朱槿榮揮了揮手,示意掌櫃的可有退下了,“你先去吧,有事情再叫你。”
“那小姐早點休息。”掌櫃的似有疑慮,那就是這三個人怎麼要了一間房子,但也不好說什麼,隻得識趣的退下了,還體貼的關好了房門。
朱槿榮累的可以,忙拿起桌上的瓷水壺,倒了一杯茶水解渴,順便打量着常捷。
許是那藥物上頭,常捷此時已經沉沉的昏睡過去,一副任朱槿榮和裴紅玉擺弄的姿态。
“那麼多蒙汗藥,怎麼的也不可能醒來了!”裴紅玉笑着說,一手叉腰。
朱槿榮也笑了,她歇夠了,又招呼裴紅玉兩個人一起把常捷搬到床上去。
“紅玉,搭把手,把他搬到床上去。”朱槿榮說道。
于是兩人又繼續着未完成的工作,一人一隻胳膊,攙扶起來了身體稀軟的常捷,緩慢的朝着睡床走去。
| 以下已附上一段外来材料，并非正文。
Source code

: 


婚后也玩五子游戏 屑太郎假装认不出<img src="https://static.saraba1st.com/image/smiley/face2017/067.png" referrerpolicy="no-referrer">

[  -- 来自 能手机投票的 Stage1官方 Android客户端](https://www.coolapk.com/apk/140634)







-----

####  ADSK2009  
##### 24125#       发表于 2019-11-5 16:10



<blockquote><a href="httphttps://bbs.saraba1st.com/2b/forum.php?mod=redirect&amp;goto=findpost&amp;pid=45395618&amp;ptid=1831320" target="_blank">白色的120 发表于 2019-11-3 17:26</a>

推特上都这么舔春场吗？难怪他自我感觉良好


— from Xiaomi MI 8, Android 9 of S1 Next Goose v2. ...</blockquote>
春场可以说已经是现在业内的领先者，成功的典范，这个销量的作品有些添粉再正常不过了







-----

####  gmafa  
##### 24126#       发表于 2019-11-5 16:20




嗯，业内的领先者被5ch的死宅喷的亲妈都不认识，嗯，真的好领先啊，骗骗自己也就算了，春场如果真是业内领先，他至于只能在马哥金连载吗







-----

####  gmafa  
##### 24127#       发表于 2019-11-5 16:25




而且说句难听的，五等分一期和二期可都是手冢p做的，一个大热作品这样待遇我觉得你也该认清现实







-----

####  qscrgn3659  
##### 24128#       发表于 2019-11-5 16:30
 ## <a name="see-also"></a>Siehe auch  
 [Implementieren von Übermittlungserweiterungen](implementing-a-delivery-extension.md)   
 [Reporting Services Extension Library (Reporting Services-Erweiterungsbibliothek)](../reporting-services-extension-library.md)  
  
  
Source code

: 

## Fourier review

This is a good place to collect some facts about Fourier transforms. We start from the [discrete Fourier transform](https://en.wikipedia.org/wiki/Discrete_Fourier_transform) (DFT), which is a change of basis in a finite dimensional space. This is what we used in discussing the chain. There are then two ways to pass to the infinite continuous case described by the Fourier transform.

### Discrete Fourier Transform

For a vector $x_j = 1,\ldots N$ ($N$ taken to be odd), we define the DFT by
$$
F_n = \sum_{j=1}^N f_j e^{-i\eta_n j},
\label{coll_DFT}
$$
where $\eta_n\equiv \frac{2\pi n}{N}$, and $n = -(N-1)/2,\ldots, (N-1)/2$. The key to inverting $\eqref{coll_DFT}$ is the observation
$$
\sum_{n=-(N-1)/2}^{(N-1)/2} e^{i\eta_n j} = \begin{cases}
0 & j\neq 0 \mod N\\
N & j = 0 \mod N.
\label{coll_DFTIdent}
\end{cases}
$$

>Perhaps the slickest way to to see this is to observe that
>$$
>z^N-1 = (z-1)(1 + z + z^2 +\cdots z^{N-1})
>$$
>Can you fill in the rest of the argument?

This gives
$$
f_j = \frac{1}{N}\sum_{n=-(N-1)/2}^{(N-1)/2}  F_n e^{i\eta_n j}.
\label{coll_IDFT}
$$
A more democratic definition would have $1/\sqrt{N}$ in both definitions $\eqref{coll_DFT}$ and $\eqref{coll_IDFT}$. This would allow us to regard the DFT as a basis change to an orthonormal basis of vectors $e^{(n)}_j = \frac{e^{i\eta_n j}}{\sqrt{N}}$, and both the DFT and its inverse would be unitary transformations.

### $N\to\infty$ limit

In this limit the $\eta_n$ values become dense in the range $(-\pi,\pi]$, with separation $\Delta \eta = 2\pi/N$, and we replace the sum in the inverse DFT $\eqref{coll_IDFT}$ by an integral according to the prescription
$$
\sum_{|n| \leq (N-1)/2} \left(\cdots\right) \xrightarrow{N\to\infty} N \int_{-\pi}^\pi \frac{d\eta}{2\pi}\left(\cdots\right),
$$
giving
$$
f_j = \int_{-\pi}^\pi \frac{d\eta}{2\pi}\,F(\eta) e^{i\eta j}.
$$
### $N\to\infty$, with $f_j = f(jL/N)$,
這古色古香的床,有着玫紅的床簾子,上面鋪着厚實的褥子和被子,看上去也十分松軟,也有一青瓷枕擺在其上,供人睡眠。
眼見目的地近在咫尺,朱槿榮大喜過望,她和裴紅玉換了個方向,打算放下昏睡的常捷,卻不知道怎麼走的,漸漸偏離了重心,險些摔倒了,這一摔,裴紅玉被常捷壓倒在了身下,朱槿榮花了好大力氣才将她拉了出來。
她将裴紅玉拉了起來,自己卻又不慎被常捷的長腿絆倒,遂七手八腳的爬了起來,但又沒想到就是頭腦前猛的一黑,險些平地摔了一跤,原來是那常捷吃的菜裡面加了蒙汗藥,她也陪着吃了不少,這也沒好到哪裡去。
朱槿榮最終還是艱難的爬了起來,左顧右盼在床下面找到了痰盂,于是開始掏舌頭,狂吐過幾回才覺得頭腦略有清醒。
“紅玉,快去找繩子!”朱槿榮招呼裴紅玉道。
“奴立刻去!”那裴紅玉領命道,即刻去找了繩子,最終左顧右盼瞄上了這木床上飄揚的玫紅色床簾。
床簾搓成一股繩子在裴紅玉的手中被拉伸,見那繩子竟然分外結實,朱槿榮也笑了。
可憐的常捷,誰叫你不打眼,非要跟出來,還毫無戒備的跟着朱槿榮吃酒呢。
朱槿榮思前想後,又伸出手指,順手點了常捷的睡穴,這下子沒有數個時辰,常捷勢必醒不來了,緊接着她又和裴紅玉将躺在床上任人宰割的常捷綁了個結實,連翻個身都不能。
也害怕被掌櫃的看出什麼端倪,所以朱槿榮還體貼的給常捷脫了鞋子,将被子給他蓋好了,這本是刻意之舉,卻在裴紅玉眼裡這都是對常捷的關心。